The Somatic and A Tick Tock of Freedom

A Suspicious Version of Kant

 Scaer and Levine two minds from the "wellness" communites of Colorado, along with a bunch of other Western Beatniks, have offered us the idea that "stillness" is a radical act of flesh refusing to be treated as a managed unit. The argument offers the proposition that the body experiences flight as a direct order. It's a conversation that falls under the subheading "Somatic Experience, real or unreal."

 "Does the body feel?"

 "Dearest Mother. Out here on the Eastern Front we are doing terrible things, but we are doing it for the fatherland."

 "A Moral Injury?"

 "PTSD."

 "A Fugue State."

 "Why don't you just run away?"

 Let's go back to Kant and look at his thoughts on Morals. Kant’s Categorical Imperative says: "Act only according to that maxim whereby you can at the same time will that it should become a universal law." Kant saw this as a structure in the brain. It demands that you stand on the rough ground, look a choice in the eye, and ask: "If everyone did this, would the world collapse?"

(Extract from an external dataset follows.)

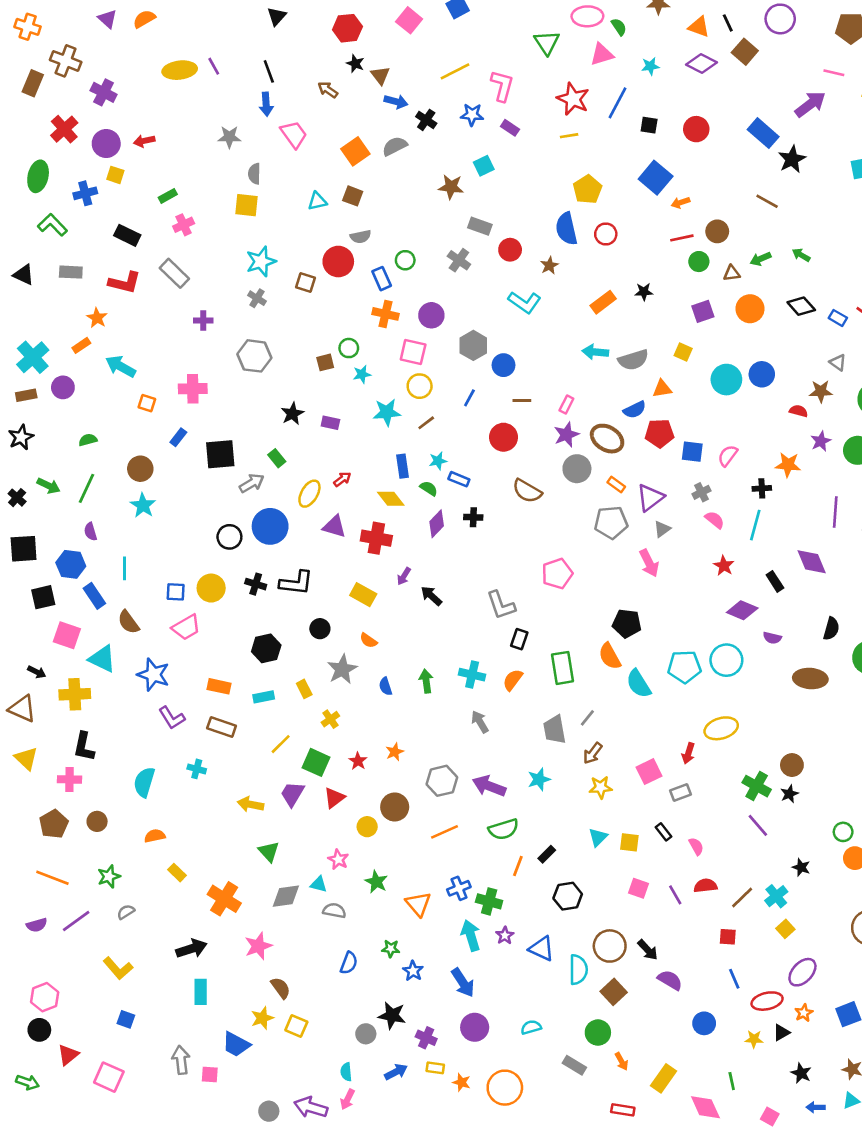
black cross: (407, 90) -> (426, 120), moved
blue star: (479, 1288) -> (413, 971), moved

 Standing on that rough ground can be incredibly painful when in uniform hunting down the unwanted on the Eastern Front and killing them. To say no introduces massive, burning cognitive friction when everyone else is cheering. It's a freedom few of us relish.

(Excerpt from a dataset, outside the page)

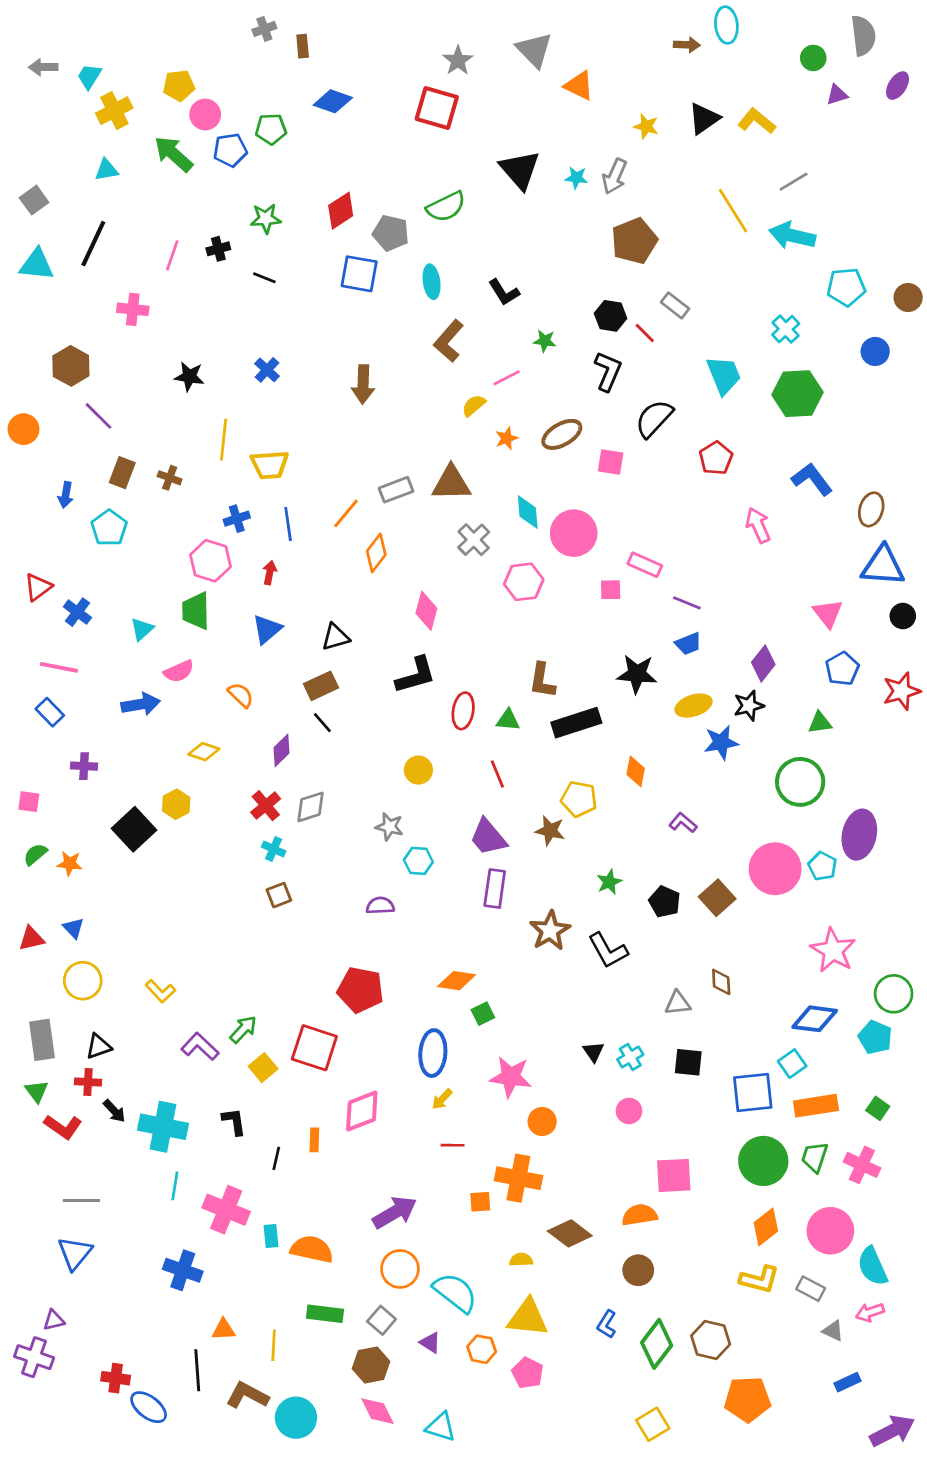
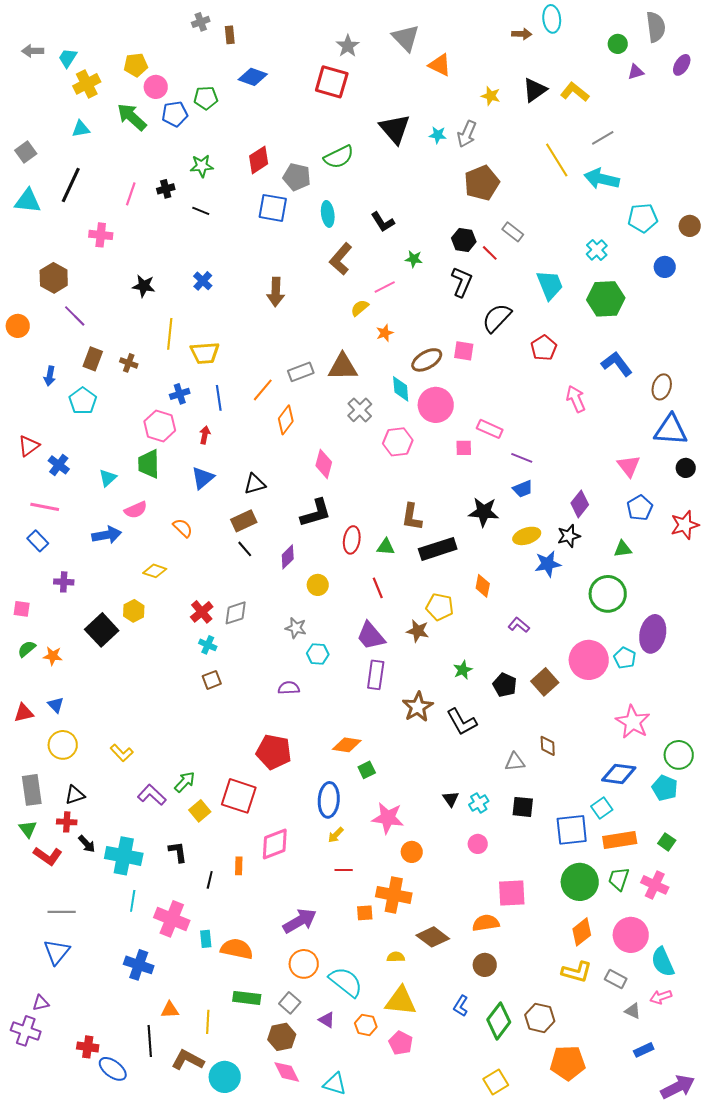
brown ellipse: (562, 434) -> (427, 360), moved
purple diamond: (281, 750) -> (288, 557), moved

 My own view goes this way. "There is a good  act and bad act. But we never know what is a good act and what is a bad act." Good and bad is something we learn, a pat of the bacj teaches us. We run from bad and we fight for good. When you get on a Greyhound Bus to disappear from your old world to find a new life under a bed with an octopus, that's your body taking leave of your mind it feels danger but your brain wants a private yacht and an apartment building on Mars so it isn't listening.